→ Your assignment
Reproduce the data below in full and to the letter, images excepted.

BEGIN Material provided

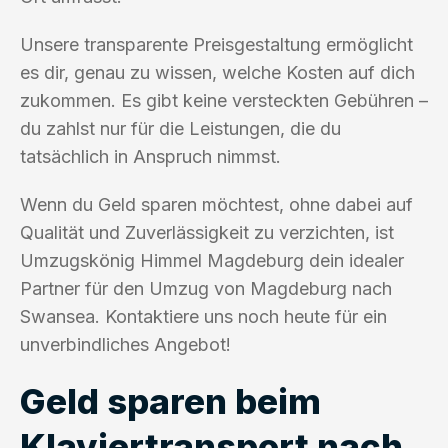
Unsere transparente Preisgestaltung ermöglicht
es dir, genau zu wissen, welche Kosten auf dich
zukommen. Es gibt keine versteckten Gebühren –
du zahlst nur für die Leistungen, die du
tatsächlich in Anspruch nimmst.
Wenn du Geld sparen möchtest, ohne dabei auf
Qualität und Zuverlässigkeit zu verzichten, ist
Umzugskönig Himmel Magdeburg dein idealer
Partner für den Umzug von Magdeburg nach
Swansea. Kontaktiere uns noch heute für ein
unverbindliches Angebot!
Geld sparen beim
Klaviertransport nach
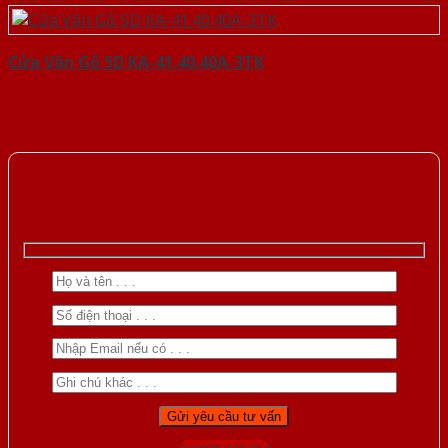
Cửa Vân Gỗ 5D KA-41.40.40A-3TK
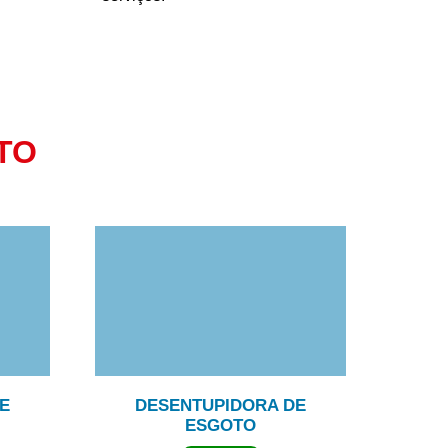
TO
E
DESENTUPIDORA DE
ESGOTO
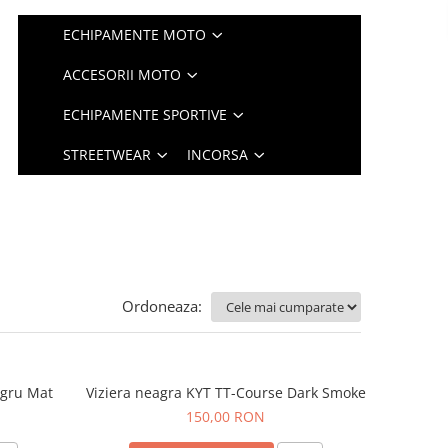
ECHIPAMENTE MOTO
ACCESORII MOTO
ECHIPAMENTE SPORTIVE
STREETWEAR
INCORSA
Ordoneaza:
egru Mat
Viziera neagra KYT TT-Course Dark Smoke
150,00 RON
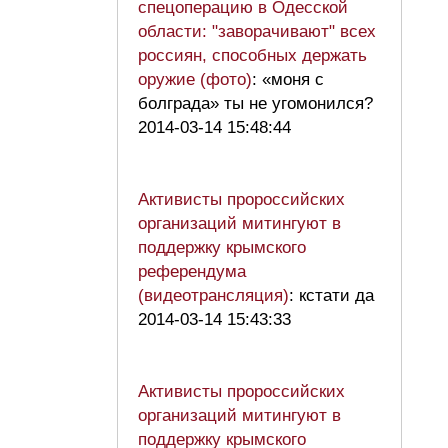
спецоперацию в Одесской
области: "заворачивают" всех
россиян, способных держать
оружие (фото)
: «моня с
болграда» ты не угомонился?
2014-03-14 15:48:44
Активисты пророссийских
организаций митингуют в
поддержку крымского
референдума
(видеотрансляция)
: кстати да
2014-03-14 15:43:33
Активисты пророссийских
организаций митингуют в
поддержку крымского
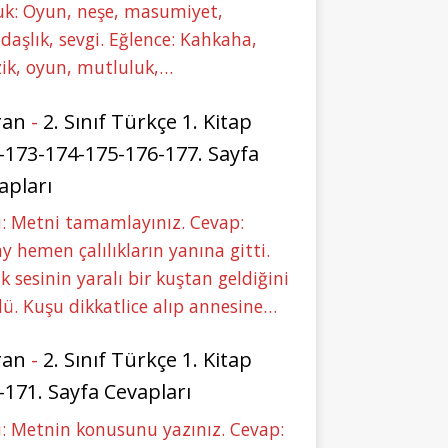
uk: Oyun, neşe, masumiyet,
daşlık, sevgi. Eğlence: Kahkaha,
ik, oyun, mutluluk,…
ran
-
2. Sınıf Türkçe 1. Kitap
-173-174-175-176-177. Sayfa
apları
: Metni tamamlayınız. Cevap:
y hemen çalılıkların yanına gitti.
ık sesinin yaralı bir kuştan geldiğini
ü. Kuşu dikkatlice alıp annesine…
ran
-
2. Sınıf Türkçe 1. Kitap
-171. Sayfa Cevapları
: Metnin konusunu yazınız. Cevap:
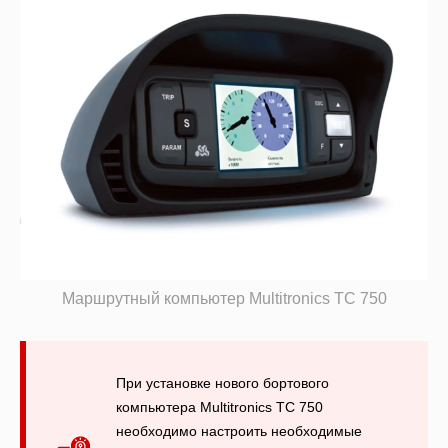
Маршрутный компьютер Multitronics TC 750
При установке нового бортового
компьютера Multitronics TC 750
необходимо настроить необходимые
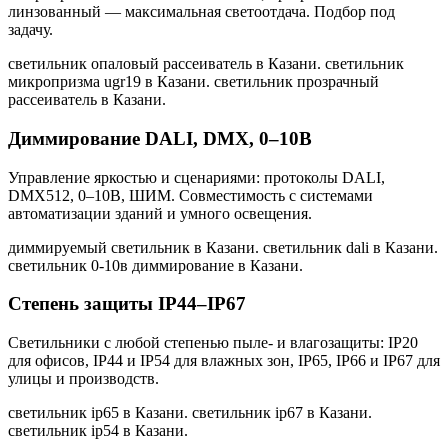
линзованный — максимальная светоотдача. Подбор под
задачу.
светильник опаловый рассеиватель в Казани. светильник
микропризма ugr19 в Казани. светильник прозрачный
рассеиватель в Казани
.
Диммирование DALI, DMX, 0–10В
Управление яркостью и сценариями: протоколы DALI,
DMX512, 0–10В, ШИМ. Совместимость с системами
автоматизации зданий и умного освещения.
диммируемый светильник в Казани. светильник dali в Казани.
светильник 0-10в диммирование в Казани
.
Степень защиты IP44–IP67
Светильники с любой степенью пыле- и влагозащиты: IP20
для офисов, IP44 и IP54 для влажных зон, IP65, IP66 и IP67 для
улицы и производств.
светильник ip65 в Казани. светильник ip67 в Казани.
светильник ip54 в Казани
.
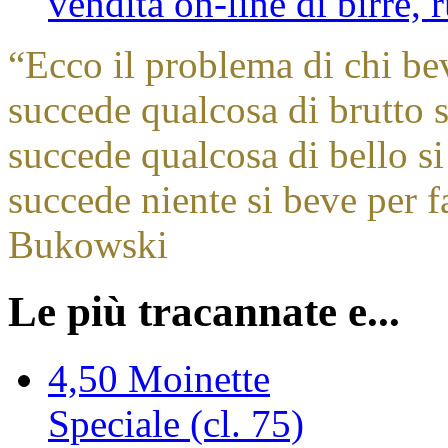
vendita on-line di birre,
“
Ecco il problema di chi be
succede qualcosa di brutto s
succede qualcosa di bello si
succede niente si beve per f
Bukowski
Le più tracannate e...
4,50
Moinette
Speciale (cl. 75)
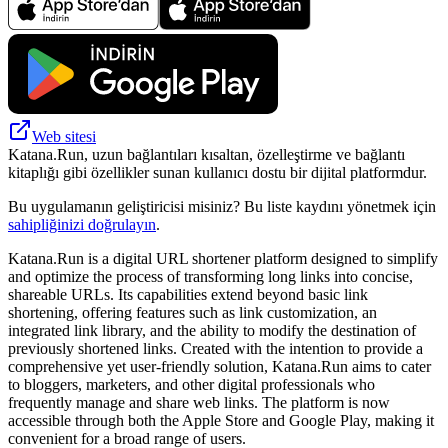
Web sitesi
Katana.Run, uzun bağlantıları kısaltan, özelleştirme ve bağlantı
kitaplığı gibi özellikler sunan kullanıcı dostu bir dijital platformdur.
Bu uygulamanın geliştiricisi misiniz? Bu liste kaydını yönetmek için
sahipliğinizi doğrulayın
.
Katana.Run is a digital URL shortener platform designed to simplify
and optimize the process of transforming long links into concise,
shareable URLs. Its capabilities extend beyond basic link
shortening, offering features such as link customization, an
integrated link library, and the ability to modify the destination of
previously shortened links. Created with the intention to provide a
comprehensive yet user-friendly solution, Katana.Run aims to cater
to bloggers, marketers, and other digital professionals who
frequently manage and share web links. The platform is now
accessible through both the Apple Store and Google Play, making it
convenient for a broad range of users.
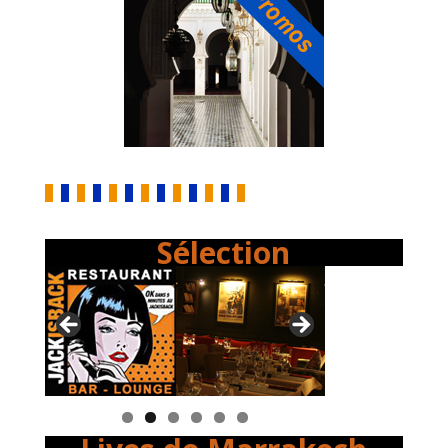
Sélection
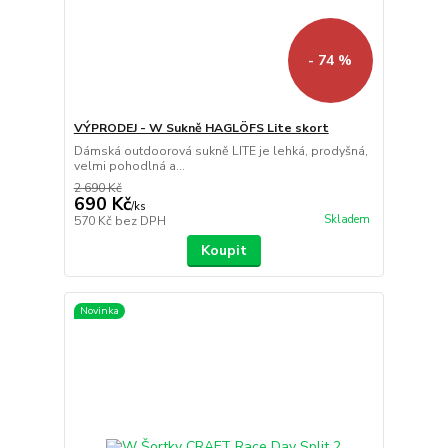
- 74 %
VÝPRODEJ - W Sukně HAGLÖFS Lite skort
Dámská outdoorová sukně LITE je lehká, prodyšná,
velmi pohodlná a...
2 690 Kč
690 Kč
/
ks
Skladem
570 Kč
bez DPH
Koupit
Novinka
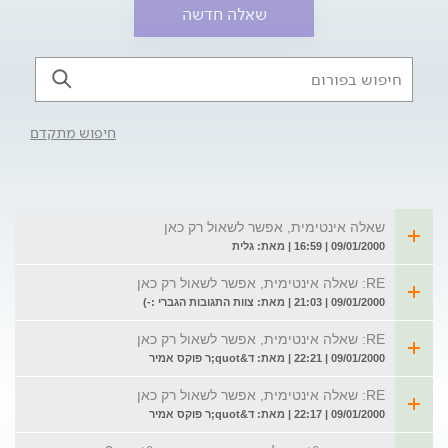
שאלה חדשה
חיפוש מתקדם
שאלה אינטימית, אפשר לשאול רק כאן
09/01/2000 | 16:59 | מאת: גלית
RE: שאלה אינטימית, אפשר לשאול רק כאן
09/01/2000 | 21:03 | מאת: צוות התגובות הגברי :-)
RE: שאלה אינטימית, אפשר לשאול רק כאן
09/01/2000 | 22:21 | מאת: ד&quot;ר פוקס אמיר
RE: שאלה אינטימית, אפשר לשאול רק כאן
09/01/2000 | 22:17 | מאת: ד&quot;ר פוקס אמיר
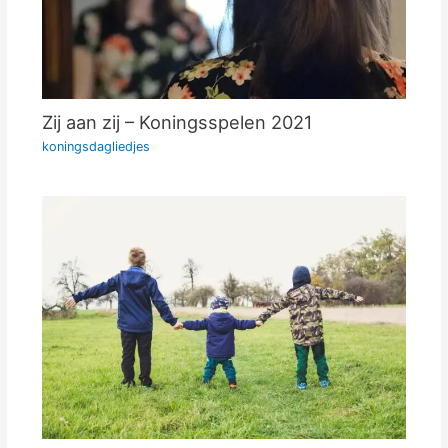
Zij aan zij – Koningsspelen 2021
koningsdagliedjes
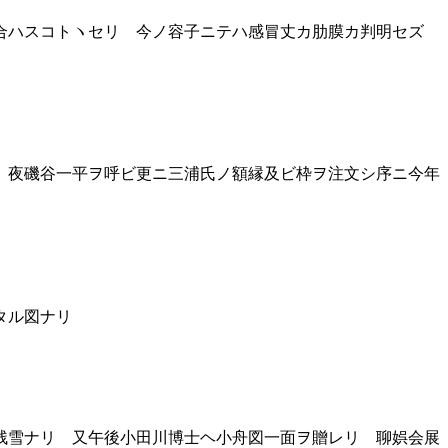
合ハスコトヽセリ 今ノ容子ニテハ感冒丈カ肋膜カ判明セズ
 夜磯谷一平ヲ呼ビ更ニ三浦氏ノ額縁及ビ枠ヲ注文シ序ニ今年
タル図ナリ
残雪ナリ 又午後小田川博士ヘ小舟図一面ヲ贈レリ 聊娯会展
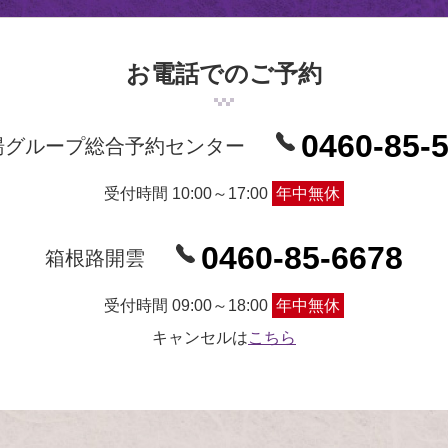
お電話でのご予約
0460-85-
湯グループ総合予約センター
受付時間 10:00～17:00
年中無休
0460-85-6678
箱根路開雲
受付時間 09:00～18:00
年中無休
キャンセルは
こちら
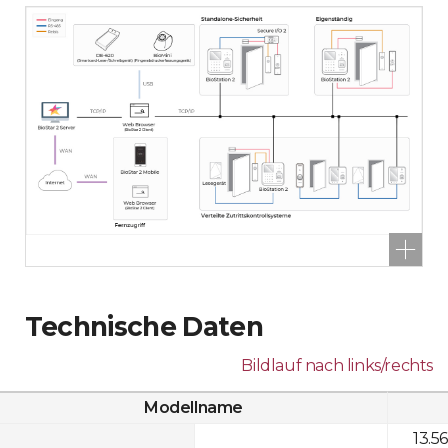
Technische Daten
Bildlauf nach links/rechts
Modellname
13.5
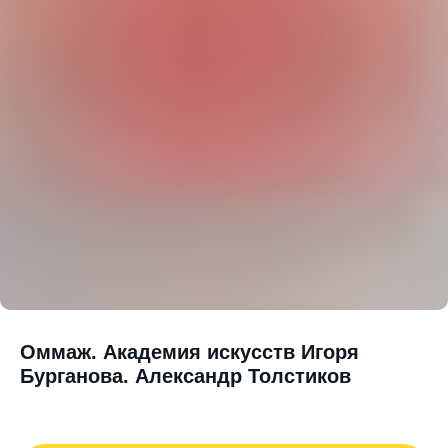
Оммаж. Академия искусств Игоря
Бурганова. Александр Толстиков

END Material provided

→ Expected answer
Unsere transparente Preisgestaltung ermöglicht
es dir, genau zu wissen, welche Kosten auf dich
zukommen. Es gibt keine versteckten Gebühren –
du zahlst nur für die Leistungen, die du
tatsächlich in Anspruch nimmst.
Wenn du Geld sparen möchtest, ohne dabei auf
Qualität und Zuverlässigkeit zu verzichten, ist
Umzugskönig Himmel Magdeburg dein idealer
Partner für den Umzug von Magdeburg nach
Swansea. Kontaktiere uns noch heute für ein
unverbindliches Angebot!
Geld sparen beim
Klaviertransport nach
Cửa Vân Gỗ 5D KA-41.40.40A-3TK
TO
E
DESENTUPIDORA DE
ESGOTO
ECHIPAMENTE MOTO
ACCESORII MOTO
ECHIPAMENTE SPORTIVE
STREETWEAR
INCORSA
Ordoneaza:
egru Mat
Viziera neagra KYT TT-Course Dark Smoke
150,00 RON
спецоперацию в Одесской
области: "заворачивают" всех
россиян, способных держать
оружие (фото)
: «моня с
болграда» ты не угомонился?
2014-03-14 15:48:44
Активисты пророссийских
организаций митингуют в
поддержку крымского
референдума
(видеотрансляция)
: кстати да
2014-03-14 15:43:33
Активисты пророссийских
организаций митингуют в
поддержку крымского
uk: Oyun, neşe, masumiyet,
daşlık, sevgi. Eğlence: Kahkaha,
ik, oyun, mutluluk,…
ran
-
2. Sınıf Türkçe 1. Kitap
-173-174-175-176-177. Sayfa
apları
: Metni tamamlayınız. Cevap:
y hemen çalılıkların yanına gitti.
ık sesinin yaralı bir kuştan geldiğini
ü. Kuşu dikkatlice alıp annesine…
ran
-
2. Sınıf Türkçe 1. Kitap
-171. Sayfa Cevapları
: Metnin konusunu yazınız. Cevap:
Маршрутный компьютер Multitronics TC 750
При установке нового бортового
компьютера Multitronics TC 750
необходимо настроить необходимые
линзованный — максимальная светоотдача. Подбор под
задачу.
светильник опаловый рассеиватель в Казани. светильник
микропризма ugr19 в Казани. светильник прозрачный
рассеиватель в Казани
.
Диммирование DALI, DMX, 0–10В
Управление яркостью и сценариями: протоколы DALI,
DMX512, 0–10В, ШИМ. Совместимость с системами
автоматизации зданий и умного освещения.
диммируемый светильник в Казани. светильник dali в Казани.
светильник 0-10в диммирование в Казани
.
Степень защиты IP44–IP67
Светильники с любой степенью пыле- и влагозащиты: IP20
для офисов, IP44 и IP54 для влажных зон, IP65, IP66 и IP67 для
улицы и производств.
светильник ip65 в Казани. светильник ip67 в Казани.
светильник ip54 в Казани
.
vendita on-line di birre,
“
Ecco il problema di chi be
succede qualcosa di brutto s
succede qualcosa di bello si
succede niente si beve per f
Bukowski
Le più tracannate e...
4,50
Moinette
Speciale (cl. 75)
Web sitesi
Katana.Run, uzun bağlantıları kısaltan, özelleştirme ve bağlantı
kitaplığı gibi özellikler sunan kullanıcı dostu bir dijital platformdur.
Bu uygulamanın geliştiricisi misiniz? Bu liste kaydını yönetmek için
sahipliğinizi doğrulayın
.
Katana.Run is a digital URL shortener platform designed to simplify
and optimize the process of transforming long links into concise,
shareable URLs. Its capabilities extend beyond basic link
shortening, offering features such as link customization, an
integrated link library, and the ability to modify the destination of
previously shortened links. Created with the intention to provide a
comprehensive yet user-friendly solution, Katana.Run aims to cater
to bloggers, marketers, and other digital professionals who
frequently manage and share web links. The platform is now
accessible through both the Apple Store and Google Play, making it
convenient for a broad range of users.
Sélection
- 74 %
VÝPRODEJ - W Sukně HAGLÖFS Lite skort
Dámská outdoorová sukně LITE je lehká, prodyšná,
velmi pohodlná a...
2 690 Kč
690 Kč
/
ks
Skladem
570 Kč
bez DPH
Koupit
Novinka
שאלה חדשה
חיפוש מתקדם
שאלה אינטימית, אפשר לשאול רק כאן
09/01/2000 | 16:59 | מאת: גלית
RE: שאלה אינטימית, אפשר לשאול רק כאן
09/01/2000 | 21:03 | מאת: צוות התגובות הגברי :-)
RE: שאלה אינטימית, אפשר לשאול רק כאן
09/01/2000 | 22:21 | מאת: ד&quot;ר פוקס אמיר
RE: שאלה אינטימית, אפשר לשאול רק כאן
09/01/2000 | 22:17 | מאת: ד&quot;ר פוקס אמיר
Zij aan zij – Koningsspelen 2021
koningsdagliedjes
合ハスコトヽセリ 今ノ容子ニテハ感冒丈カ肋膜カ判明セズ
 夜磯谷一平ヲ呼ビ更ニ三浦氏ノ額縁及ビ枠ヲ注文シ序ニ今年
タル図ナリ
残雪ナリ 又午後小田川博士ヘ小舟図一面ヲ贈レリ 聊娯会展
お電話でのご予約
0460-85-
湯グループ総合予約センター
受付時間 10:00～17:00
年中無休
0460-85-6678
箱根路開雲
受付時間 09:00～18:00
年中無休
キャンセルは
こちら
Technische Daten
Bildlauf nach links/rechts
Modellname
13.5
Оммаж. Академия искусств Игоря
Бурганова. Александр Толстиков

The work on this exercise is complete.